Charla de ascensor


Una noche jodida. Sueños raros e inconexos, regusto agrio al despertar. A las ocho miro el reloj y resulta que llevo cuatro horas contemplando la pantalla del ordenador, como un capullo, sin que haya escrito ni una triste línea que merezca ser salvada.Decido ir al gimnasio. Coincido en el ascensor con uno de esos vecinos cincuentones que producen urticaria a primera vista porque sonríen siempre, a todo el mundo y en cualquier circunstancia. Mi teoría es que seguiría sonriendo aunque lo soltaran en medio del océano con un tiburón de doce metros masticándole el glande.

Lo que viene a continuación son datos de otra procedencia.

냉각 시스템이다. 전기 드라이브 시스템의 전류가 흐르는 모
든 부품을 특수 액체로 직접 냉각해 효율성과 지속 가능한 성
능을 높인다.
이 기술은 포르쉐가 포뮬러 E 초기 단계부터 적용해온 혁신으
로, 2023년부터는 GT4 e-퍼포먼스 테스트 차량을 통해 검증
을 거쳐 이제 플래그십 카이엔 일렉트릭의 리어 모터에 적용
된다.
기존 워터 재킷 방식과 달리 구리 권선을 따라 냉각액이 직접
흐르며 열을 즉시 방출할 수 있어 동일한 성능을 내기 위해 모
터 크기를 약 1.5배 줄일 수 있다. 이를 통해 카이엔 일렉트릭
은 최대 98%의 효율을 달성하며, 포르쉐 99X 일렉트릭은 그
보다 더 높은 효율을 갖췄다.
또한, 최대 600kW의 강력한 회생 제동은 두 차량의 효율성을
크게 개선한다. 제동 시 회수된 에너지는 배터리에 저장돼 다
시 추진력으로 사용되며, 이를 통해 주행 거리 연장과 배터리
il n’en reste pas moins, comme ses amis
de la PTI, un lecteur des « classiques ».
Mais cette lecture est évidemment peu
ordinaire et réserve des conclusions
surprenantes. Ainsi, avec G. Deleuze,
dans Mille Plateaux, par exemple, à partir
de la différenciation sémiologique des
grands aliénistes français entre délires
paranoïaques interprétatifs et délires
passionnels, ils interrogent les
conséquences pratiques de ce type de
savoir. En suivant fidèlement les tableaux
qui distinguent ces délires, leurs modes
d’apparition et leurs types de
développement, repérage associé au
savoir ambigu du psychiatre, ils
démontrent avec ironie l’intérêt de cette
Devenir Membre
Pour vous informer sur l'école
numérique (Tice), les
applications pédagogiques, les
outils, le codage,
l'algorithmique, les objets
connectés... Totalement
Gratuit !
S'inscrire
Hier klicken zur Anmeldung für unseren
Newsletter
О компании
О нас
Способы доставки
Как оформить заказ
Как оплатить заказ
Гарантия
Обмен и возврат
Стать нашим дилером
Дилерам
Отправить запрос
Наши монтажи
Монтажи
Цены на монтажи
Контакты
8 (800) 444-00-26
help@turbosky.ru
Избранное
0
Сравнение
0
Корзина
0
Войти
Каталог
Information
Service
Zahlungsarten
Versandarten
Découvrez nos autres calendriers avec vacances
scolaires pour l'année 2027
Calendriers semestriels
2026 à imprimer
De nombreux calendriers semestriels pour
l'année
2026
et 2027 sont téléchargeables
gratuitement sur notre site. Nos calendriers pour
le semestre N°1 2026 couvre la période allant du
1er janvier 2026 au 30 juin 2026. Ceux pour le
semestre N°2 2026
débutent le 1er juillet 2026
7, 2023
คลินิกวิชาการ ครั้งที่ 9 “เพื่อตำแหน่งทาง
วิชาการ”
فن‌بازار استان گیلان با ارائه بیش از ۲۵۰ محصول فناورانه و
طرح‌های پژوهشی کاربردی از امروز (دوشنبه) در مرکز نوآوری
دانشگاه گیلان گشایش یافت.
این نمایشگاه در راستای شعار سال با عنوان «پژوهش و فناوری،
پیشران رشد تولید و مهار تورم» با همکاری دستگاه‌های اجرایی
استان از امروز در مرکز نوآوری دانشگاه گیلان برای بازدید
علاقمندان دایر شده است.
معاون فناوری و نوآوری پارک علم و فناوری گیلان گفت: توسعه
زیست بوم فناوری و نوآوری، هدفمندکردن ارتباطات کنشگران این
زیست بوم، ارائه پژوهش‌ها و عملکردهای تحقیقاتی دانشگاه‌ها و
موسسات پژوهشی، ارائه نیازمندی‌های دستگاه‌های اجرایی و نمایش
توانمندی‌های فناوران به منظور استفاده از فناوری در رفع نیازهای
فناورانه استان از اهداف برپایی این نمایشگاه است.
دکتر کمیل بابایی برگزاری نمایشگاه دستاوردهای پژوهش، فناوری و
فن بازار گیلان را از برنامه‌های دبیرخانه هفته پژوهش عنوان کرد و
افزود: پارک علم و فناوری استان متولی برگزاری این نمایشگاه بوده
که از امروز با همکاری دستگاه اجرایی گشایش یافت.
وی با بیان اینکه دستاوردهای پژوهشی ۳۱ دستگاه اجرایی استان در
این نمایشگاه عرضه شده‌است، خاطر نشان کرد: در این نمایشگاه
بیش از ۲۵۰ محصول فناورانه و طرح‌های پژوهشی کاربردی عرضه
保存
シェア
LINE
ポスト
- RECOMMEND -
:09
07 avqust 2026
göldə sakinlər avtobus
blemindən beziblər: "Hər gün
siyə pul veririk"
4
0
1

-¿Qué, como va? -Me pregunta.

-Psé, angustiado -le respondo, intentando helarle la sonrisa.

-¿Y eso? -Me pregunta él.

Sigue cegándome con los reflejos de su espléndida dentadura postiza. Sin duda, espera que se trate de un recurso melodramático de guionista, y que de un momento a otro voy a ir al grano: “Es por esta calor. ¡Dios, no hay quien la soporte!”. Entonces él podrá añadir: “Ya puedes decirlo, Pep, ya puedes decirlo” (porque, además, es de esos seres con complejo de eco que repiten siempre sus últimas palabras); y el mundo seguirá girando sobre su eje.

Total, que se me cruzan los cables.

-Verás -le digo-. A mi padre acaban de serrarle el hueso de la rodilla y le han puesto una prótesis. Es una operación complicada en la que se pierde mucha sangre. Lo peor es que se producen carencias de riego cerebral y, desde hace unos días, balbucea frases sin mucho sentido. Aparte de eso, mi madre ya ha sido dada de alta del módulo de salud mental y aparentemente es feliz, aunque no recuerda casi nada del día anterior. Por lo demás, todo correcto.

Las puertas del ascensor se abren. Él ya no sonríe.

-Lo siento -murmura-. Si puedo hacer algo, si puedo hacer algo…

Me encojo de hombros (con cierta teatralidad, lo admito) y nos separamos. Es curioso pero, de pronto, me siento mucho mejor. Vuelvo a tener ganas de hacer cosas. Como empezar un blog, por ejemplo. Veremos mañana.